Lamy Ticket Office Now Closed

August 13, 2018

Another Amtrak ticket office has closed. On Aug. 3 Amtrak pulled its agents from Lamy, New Mexico, on the route of the Southwest Chief.

The closing of the Lamy office had been announced earlier and set for July 31, but the closing was moved back a few days.

In a service advisory Amtrak said passengers for Nos. 3 and 4 will continue to have access to the station waiting area and restrooms for all train arrivals and departures.

The station is open daily from noon to 3 p.m. Amtrak personnel on the train will assist customers boarding and detraining but unaccompanied minors will not be allowed to board at this station.

Ticket options include buying with a credit card from Amtrak reservations or at the Amtrak website.
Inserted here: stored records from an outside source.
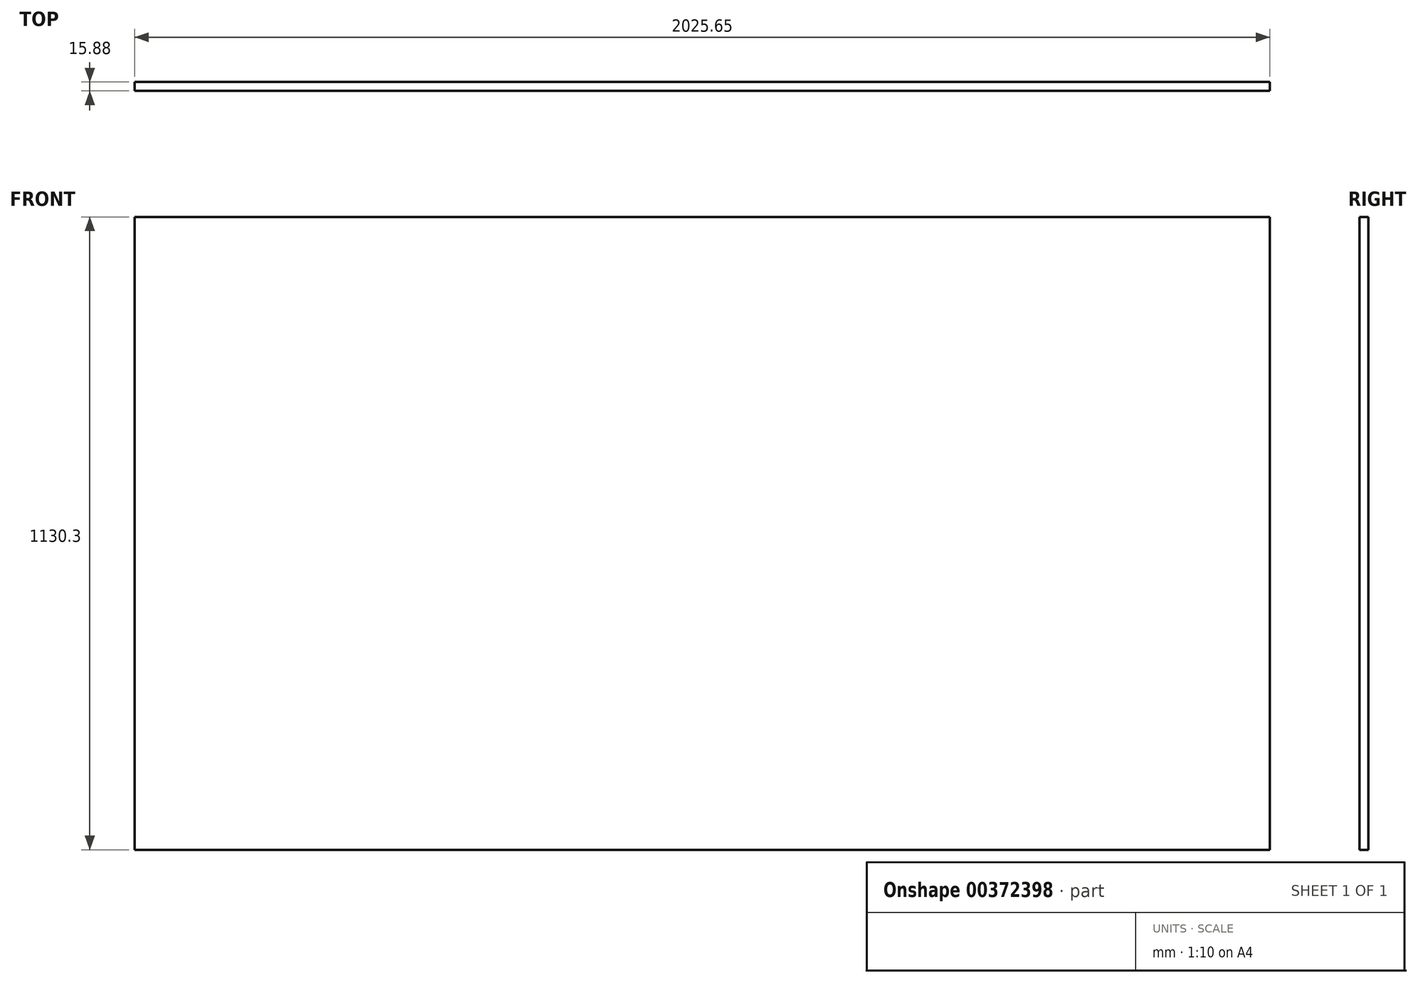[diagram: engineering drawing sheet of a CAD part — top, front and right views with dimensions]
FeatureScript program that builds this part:
annotation { "Feature Type Name" : "Feature", "Feature Type Description" : "" }
export const myFeature = defineFeature(function(context is Context, id is Id, definition is map)
    precondition{}
    {
        {
            var Q0;
            Q0=qCreatedBy(makeId("Front.planeOp"),FACE);
            var sketch = newSketch(context, id + "F0", { "sketchPlane" : qUnion([Q0])});
            skLineSegment(sketch, "E0.bottom", {"start": v(1104.9, -565.15) * mm, "end": v(-920.75, -565.15) * mm});
            skLineSegment(sketch, "E0.top", {"start": v(1104.9, 565.15) * mm, "end": v(-920.75, 565.15) * mm});
            skLineSegment(sketch, "E0.left", {"start": v(1104.9, -565.15) * mm, "end": v(1104.9, 565.15) * mm});
            skPoint(sketch, "E0.middle", {"position": v(0, 0) * mm});
            skPoint(sketch, "E1.orphan", {"position": v(-1104.9, -565.15) * mm});
            skLineSegment(sketch, "E2", {"start": v(-920.75, -565.15) * mm, "end": v(-920.75, 565.15) * mm});
            skPoint(sketch, "E3.start.orphan", {"position": v(-1104.9, 565.15) * mm});
            skSolve(sketch);
        }
        {
            var Q0;
            Q0=qSketchRegion(id+"F0",true);
            extrude(context, id + "F1", {"entities" : qUnion([Q0]), "depth" : 15.88 * mm});
        }
    });
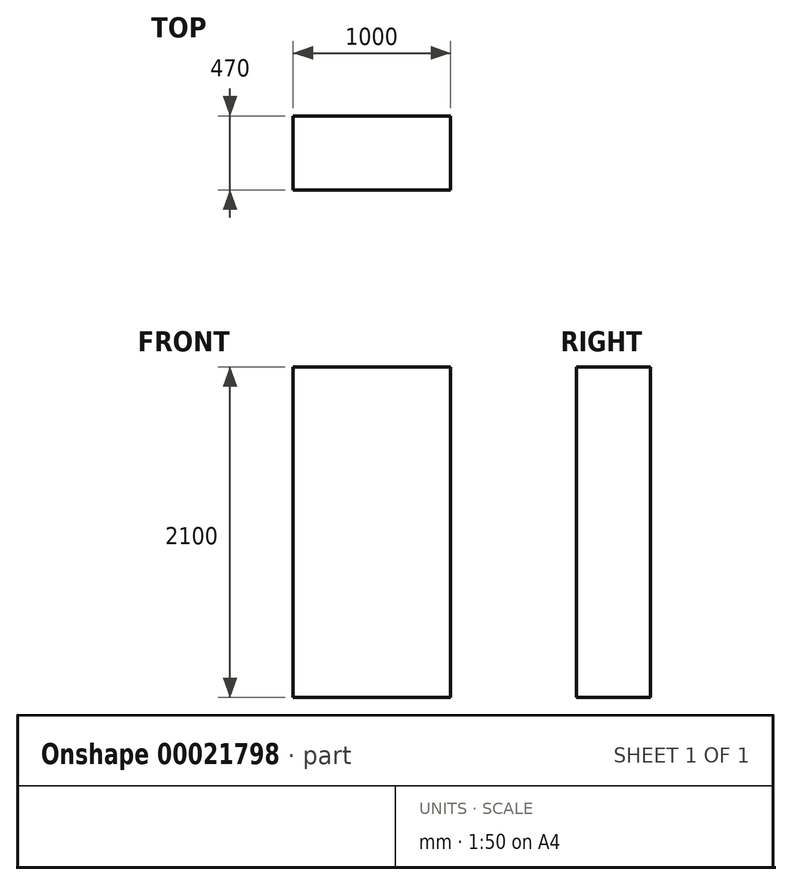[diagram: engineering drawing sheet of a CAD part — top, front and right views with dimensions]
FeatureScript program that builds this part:
annotation { "Feature Type Name" : "Feature", "Feature Type Description" : "" }
export const myFeature = defineFeature(function(context is Context, id is Id, definition is map)
    precondition{}
    {
        {
            var Q0;
            Q0=qCreatedBy(makeId("Top.planeOp"),FACE);
            var sketch = newSketch(context, id + "F0", { "sketchPlane" : qUnion([Q0])});
            skLineSegment(sketch, "E0.bottom", {"start": v(0, 0) * mm, "end": v(1000, 0) * mm});
            skLineSegment(sketch, "E0.top", {"start": v(0, 470) * mm, "end": v(1000, 470) * mm});
            skLineSegment(sketch, "E0.left", {"start": v(0, 0) * mm, "end": v(0, 470) * mm});
            skLineSegment(sketch, "E0.right", {"start": v(1000, 0) * mm, "end": v(1000, 470) * mm});
            skSolve(sketch);
        }
        {
            var Q0;
            Q0=makeQuery(id+"F0.imprint","IMPRINT",FACE,{"disambiguationData":[TD([[makeQuery(id+"F0.imprint","IMPRINT",EDGE,{"derivedFrom":sQuery(id+"F0.wireOp",EDGE,"E0.bottom")}),1.0]])]});
            extrude(context, id + "F1", {"entities" : qUnion([Q0]), "depth" : 2100 * mm});
        }
    });
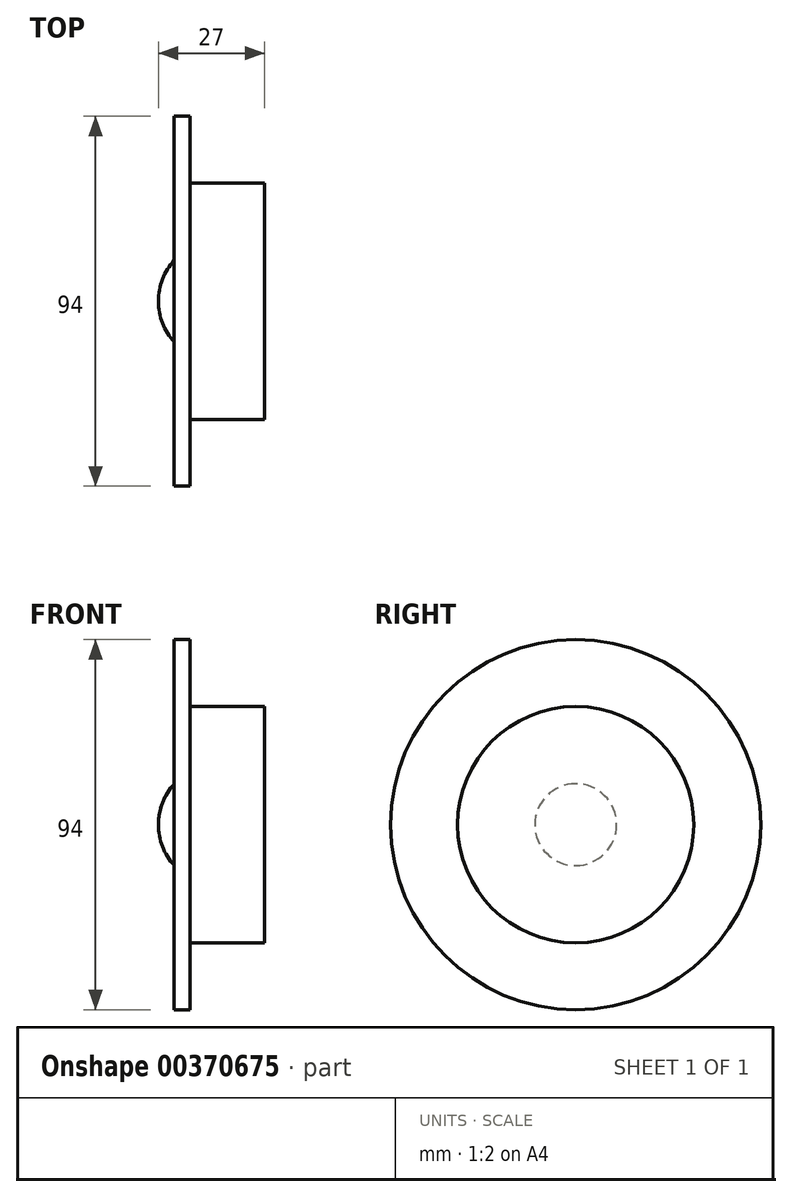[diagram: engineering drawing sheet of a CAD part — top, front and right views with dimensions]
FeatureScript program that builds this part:
annotation { "Feature Type Name" : "Feature", "Feature Type Description" : "" }
export const myFeature = defineFeature(function(context is Context, id is Id, definition is map)
    precondition{}
    {
        {
            var Q0;
            Q0=qCreatedBy(makeId("Front.planeOp"),FACE);
            var sketch = newSketch(context, id + "F0", { "sketchPlane" : qUnion([Q0])});
            skLineSegment(sketch, "E0", {"start": v(0, 10.4) * mm, "end": v(0, 47) * mm});
            skLineSegment(sketch, "E1", {"start": v(0, 47) * mm, "end": v(4, 47) * mm});
            skLineSegment(sketch, "E2", {"start": v(4, 47) * mm, "end": v(4, 30) * mm});
            skLineSegment(sketch, "E3", {"start": v(4, 30) * mm, "end": v(23, 30) * mm});
            skLineSegment(sketch, "E4", {"start": v(23, 30) * mm, "end": v(23, 0) * mm});
            skLineSegment(sketch, "E5", {"start": v(23, 0) * mm, "end": v(0, 0) * mm});
            skArc(sketch, "E6", {"start": v(-4, 0) * mm, "mid": v(-2.97, 5.57) * mm, "end": v(0, 10.4) * mm});
            skLineSegment(sketch, "E7", {"start": v(-4, 0) * mm, "end": v(0, 0) * mm});
            skSolve(sketch);
        }
        {
            var Q0;
            Q0=qSketchRegion(id+"F0",true);
            var Q1;
            Q1=sQuery(id+"F0.wireOp",EDGE,"E5");
            revolve(context, id + "F1", {"entities" : qUnion([Q0]), "axis" : qUnion([Q1]), "revolveType" : RevolveType.FULL});
        }
    });
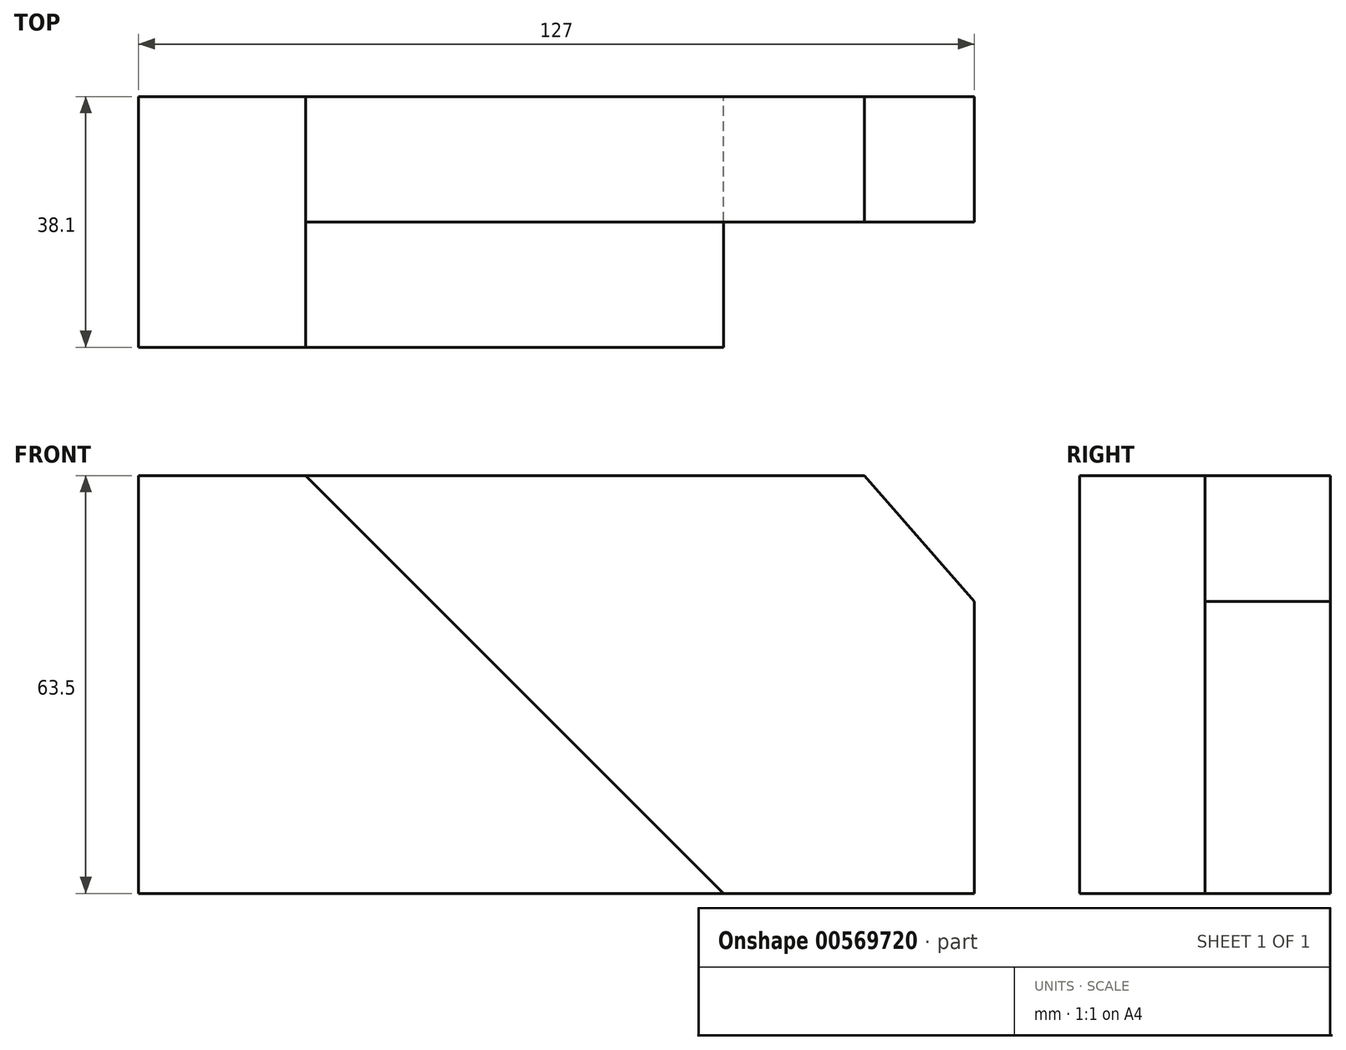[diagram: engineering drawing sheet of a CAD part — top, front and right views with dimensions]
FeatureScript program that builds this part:
annotation { "Feature Type Name" : "Feature", "Feature Type Description" : "" }
export const myFeature = defineFeature(function(context is Context, id is Id, definition is map)
    precondition{}
    {
        {
            var Q0;
            Q0=qCreatedBy(makeId("Front.planeOp"),FACE);
            var sketch = newSketch(context, id + "F0", { "sketchPlane" : qUnion([Q0])});
            skLineSegment(sketch, "E0", {"start": v(-70.03, 43.47) * mm, "end": v(-70.03, -20.03) * mm});
            skLineSegment(sketch, "E1", {"start": v(-70.03, -20.03) * mm, "end": v(56.97, -20.03) * mm});
            skLineSegment(sketch, "E2", {"start": v(56.97, -20.03) * mm, "end": v(56.97, 43.47) * mm});
            skLineSegment(sketch, "E3", {"start": v(56.97, 43.47) * mm, "end": v(-70.03, 43.47) * mm});
            skLineSegment(sketch, "E4", {"start": v(56.97, 24.35) * mm, "end": v(40.24, 43.47) * mm});
            skLineSegment(sketch, "E5", {"start": v(-44.63, 43.47) * mm, "end": v(18.87, -20.03) * mm});
            skSolve(sketch);
        }
        {
            var Q0;
            {var subQ0=sQuery(id+"F0.wireOp",EDGE,"E0");Q0=makeQuery(id+"F0.imprint","IMPRINT",FACE,{"disambiguationData":[TD([[makeQuery(id+"F0.imprint","IMPRINT",EDGE,{"derivedFrom":subQ0}),1.0]])]});}
            extrude(context, id + "F1", {"entities" : qUnion([Q0]), "depth" : 38.1 * mm, "offsetDistance" : 25.4 * mm});
        }
        {
            var Q0;
            {var subQ0=sQuery(id+"F0.wireOp",EDGE,"E4");Q0=makeQuery(id+"F0.imprint","IMPRINT",FACE,{"disambiguationData":[TD([[makeQuery(id+"F0.imprint","IMPRINT",EDGE,{"derivedFrom":subQ0}),1.0]])]});}
            extrude(context, id + "F2", {"entities" : qUnion([Q0]), "depth" : 19.05 * mm, "offsetDistance" : 25.4 * mm});
        }
    });
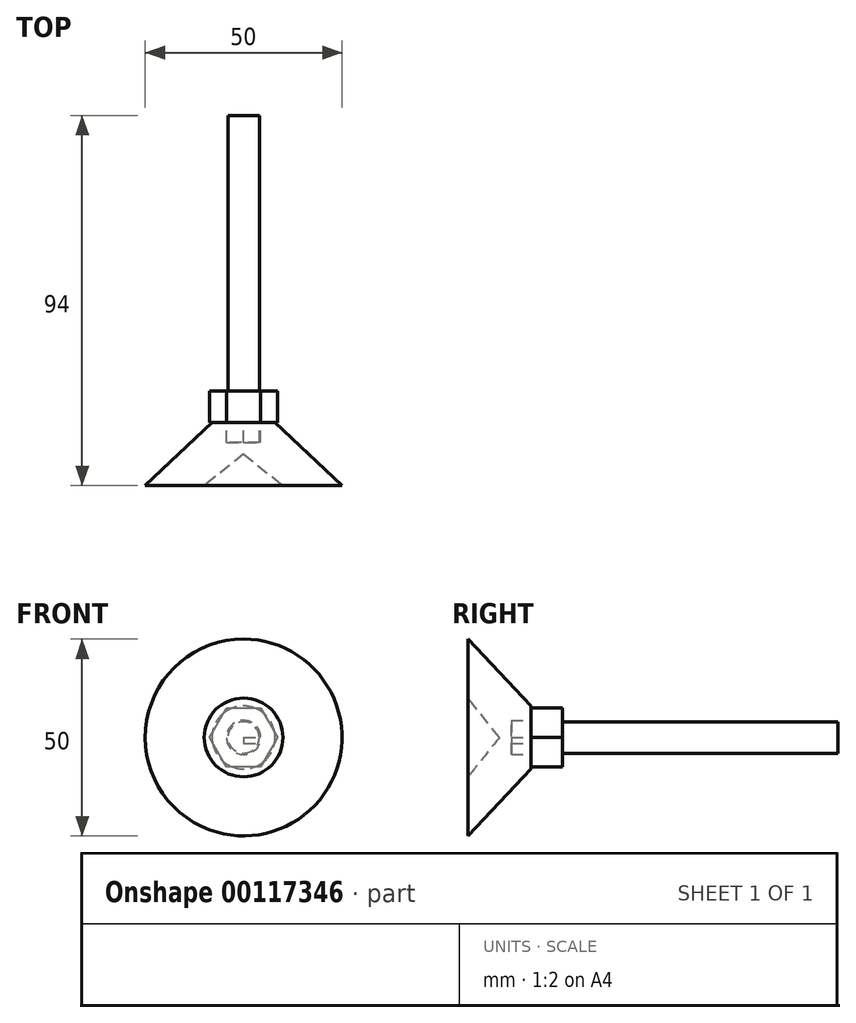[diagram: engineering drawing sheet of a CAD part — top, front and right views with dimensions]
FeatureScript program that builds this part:
annotation { "Feature Type Name" : "Feature", "Feature Type Description" : "" }
export const myFeature = defineFeature(function(context is Context, id is Id, definition is map)
    precondition{}
    {
        {
            var Q0;
            Q0=qCreatedBy(makeId("Front.planeOp"),FACE);
            var sketch = newSketch(context, id + "F0", { "sketchPlane" : qUnion([Q0])});
            skCircle(sketch, "E0", {"center": v(0, 0) * mm, "radius": 4 * mm});
            skSolve(sketch);
        }
        {
            var Q0;
            Q0 = qSketchRegion(id + "F0", true);
            extrude(context, id + "F1", {"entities" : qUnion([Q0]), "depth" : 70 * mm});
        }
        {
            var Q0;
            Q0=makeQuery(id+"F1.opExtrude","CAP_FACE",FACE,{"disambiguationData":[OSD([sQuery(id+"F0.wireOp",EDGE,"E0")])],"isStart":false});
            var sketch = newSketch(context, id + "F2", { "sketchPlane" : qUnion([Q0])});
            skCircle(sketch, "E1.cCircle", {"center": v(0, 0) * mm, "radius": 7.5 * mm, "construction": true});
            skLineSegment(sketch, "E1.0", {"start": v(8.66, 0.01) * mm, "end": v(4.34, -7.5) * mm});
            skLineSegment(sketch, "E1.1", {"start": v(4.34, -7.5) * mm, "end": v(-4.32, -7.5) * mm});
            skLineSegment(sketch, "E1.2", {"start": v(-4.32, -7.5) * mm, "end": v(-8.66, -0.01) * mm});
            skLineSegment(sketch, "E1.3", {"start": v(-8.66, -0.01) * mm, "end": v(-4.34, 7.5) * mm});
            skLineSegment(sketch, "E1.4", {"start": v(-4.34, 7.5) * mm, "end": v(4.32, 7.5) * mm});
            skLineSegment(sketch, "E1.5", {"start": v(4.32, 7.5) * mm, "end": v(8.66, 0.01) * mm});
            skPoint(sketch, "E1.0.midPoint", {"position": v(6.5, -3.74) * mm});
            skSolve(sketch);
        }
        {
            var Q0;
            Q0 = qSketchRegion(id + "F2", true);
            extrude(context, id + "F3", {"entities" : qUnion([Q0]), "operationType" : NewBodyOperationType.ADD, "depth" : 8 * mm});
        }
        {
            var Q0;
            Q0=makeQuery(id+"F3.opExtrude","CAP_FACE",FACE,{"disambiguationData":[OSD([sQuery(id+"F2.wireOp",EDGE,"E1.0"),sQuery(id+"F2.wireOp",EDGE,"E1.1"),sQuery(id+"F2.wireOp",EDGE,"E1.2"),sQuery(id+"F2.wireOp",EDGE,"E1.3"),sQuery(id+"F2.wireOp",EDGE,"E1.4"),sQuery(id+"F2.wireOp",EDGE,"E1.5")])],"isStart":false});
            var sketch = newSketch(context, id + "F4", { "sketchPlane" : qUnion([Q0])});
            skLineSegment(sketch, "E2.bottom", {"start": v(0, 0) * mm, "end": v(4.34, 0) * mm});
            skLineSegment(sketch, "E2.top", {"start": v(0, -1.5) * mm, "end": v(4.34, -1.5) * mm});
            skLineSegment(sketch, "E2.left", {"start": v(0, 0) * mm, "end": v(0, -1.5) * mm});
            skLineSegment(sketch, "E2.right", {"start": v(4.34, 0) * mm, "end": v(4.34, -1.5) * mm});
            skSolve(sketch);
        }
        {
            var Q0;
            Q0 = qSketchRegion(id + "F4", true);
            extrude(context, id + "F5", {"entities" : qUnion([Q0]), "operationType" : NewBodyOperationType.ADD, "depth" : 5 * mm});
        }
        {
            var Q0;
            Q0=makeQuery(id+"F5.opExtrude","SWEPT_FACE",FACE,{"disambiguationData":[OSD([sQuery(id+"F4.wireOp",EDGE,"E2.bottom")])]});
            var sketch = newSketch(context, id + "F6", { "sketchPlane" : qUnion([Q0])});
            skLineSegment(sketch, "E3", {"start": v(0, -78) * mm, "end": v(0, -94) * mm});
            skLineSegment(sketch, "E4", {"start": v(0, -78) * mm, "end": v(8, -78) * mm});
            skLineSegment(sketch, "E5", {"start": v(8, -78) * mm, "end": v(25, -94) * mm});
            skLineSegment(sketch, "E6", {"start": v(25, -94) * mm, "end": v(10, -94) * mm});
            skLineSegment(sketch, "E7", {"start": v(0, -86) * mm, "end": v(10, -94) * mm});
            skLineSegment(sketch, "E8", {"start": v(0, -86) * mm, "end": v(0, -78) * mm});
            skSolve(sketch);
        }
        {
            var Q0;
            {var subQ1=sQuery(id+"F6.wireOp",EDGE,"E5");Q0=makeQuery(id+"F6.imprint","IMPRINT",FACE,{"disambiguationData":[TD([[makeQuery(id+"F6.imprint","IMPRINT",EDGE,{"derivedFrom":subQ1}),-1.0]])]});}
            var Q1;
            Q1=sQuery(id+"F6.wireOp",EDGE,"E3");
            revolve(context, id + "F7", {"operationType" : NewBodyOperationType.ADD, "entities" : qUnion([Q0]), "axis" : qUnion([Q1]), "revolveType" : RevolveType.FULL});
        }
    });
Passengers paying cash can pay for tickets on the train but such tickets will be priced at the highest fare and subject to availability.

Checked baggage is no longer handled at Lamy. Nearest full-service station is in Albuquerque, about an hour southwest of Lamy.

Amendment Would Restore Ticket Agents

July 30, 2018

An Amendment introduced by two Ohio U.S. Senators would direct Amtrak to restore a ticket agent in Cincinnati.

The amendment to the transportation appropriations bill that would require Amtrak to staff stations that averaged 25 passengers a day over the last five years

Introduced on July 26 by Sen. Sherrod Brown and Sen. Rob Portman, the measure would also affect the following stations that lost their ticket agents earlier this year: Tuscaloosa, Alabama; Ottumwa, Iowa; Topeka, Kansas; Hammond, Louisiana; Meridian, Mississippi; Havre, Montana; Shelby, Montona; Lamy, New Mexico; Marshall, Texas; and Charleston, West Virginia.

The amendment to the Transportation, Housing and Urban Development appropriations bill is under consideration.

Cincinnati is served by Amtrak’s tri-weekly Chicago-Washington Cardinal.